On Tuesday, a study suggested the answer may be a lot simpler and, perhaps, more obvious: Let the pandas choose their own mates.
"Giant pandas paired with preferred partners have significantly higher copulation and birthrates," researchers said in the journal Nature Communications.
Generally, pandas in captivity are presented with a mate chosen by scientists based on the animals' genetic profiles. The goal is to minimize inbreeding and expand the DNA pool.
But the result is often frustrating, with the animals having to be coaxed through human intervention to show even the slightest sexual interest in whatever mate is paired with them.
A team from the United States and China ran a test at the China Conservation and Research Centre for the Giant Panda in Sichuan province to see if being allowed to choose their own partners might make a difference.
Male and female pandas were housed in enclosures with animals of the opposite sex on either side. They were allowed limited physical interaction with their neighbors through cage bars.

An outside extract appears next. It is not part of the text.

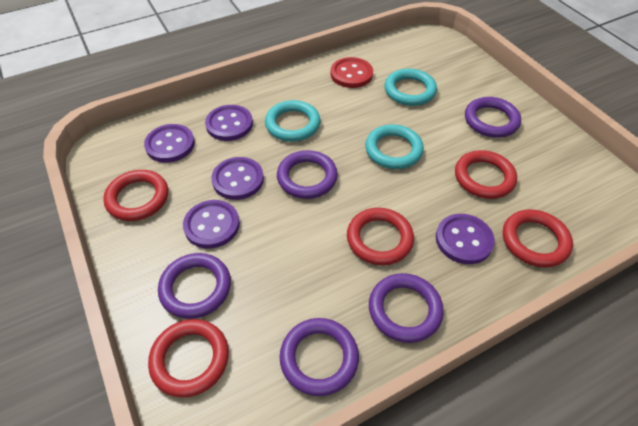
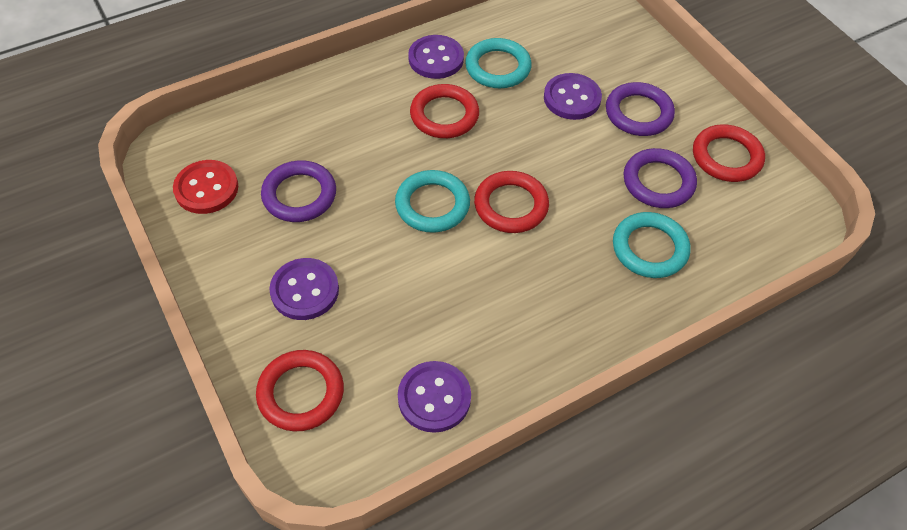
purple button: [144,124,195,163] [183,200,240,249] [205,105,253,141] [211,157,264,200] [436,214,495,264] = 5 -> [269,258,339,320] [398,361,471,433] [408,35,464,79] [544,73,602,120] = 4
purple ring: [158,253,231,319] [277,150,338,199] [280,318,359,396] [369,273,444,343] [465,97,521,138] = 5 -> [261,160,336,222] [606,82,675,136] [623,148,697,208] = 3
red ring: [103,170,168,221] [148,319,229,397] [347,208,414,265] [455,150,517,199] [503,209,573,267] = 5 -> [256,350,344,431] [410,84,479,138] [474,171,549,233] [693,124,765,182] = 4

Scientists measured the animals' "mate preference behavior", which included different forms of playfulness and bond-forming, as well as sexual arousal.
Negative interactions could include signs of aggression or a mere lack of interest.
The animals were then introduced to each other for mating－with both preferred and non-preferred partners.
"The highest reproductive performance was seen when both males and females showed mutual preference," the researchers found.
The results should come as no big surprise. Ever since Charles Darwin published his theory of sexual selection in 1859, scientists have understood that mate selection is key to animal reproduction.
"Mate incompatibility can impede captive breeding programs by reducing reproductive rates," the study authors wrote. "It is therefore surprising that mate preferences have not figured more prominently in captive breeding programs."
"The future of conservation breeding will not take place in a test tube," they wrote.
Conservation group WWF estimates there are only about 1,600 pandas left in the wild in south-central China.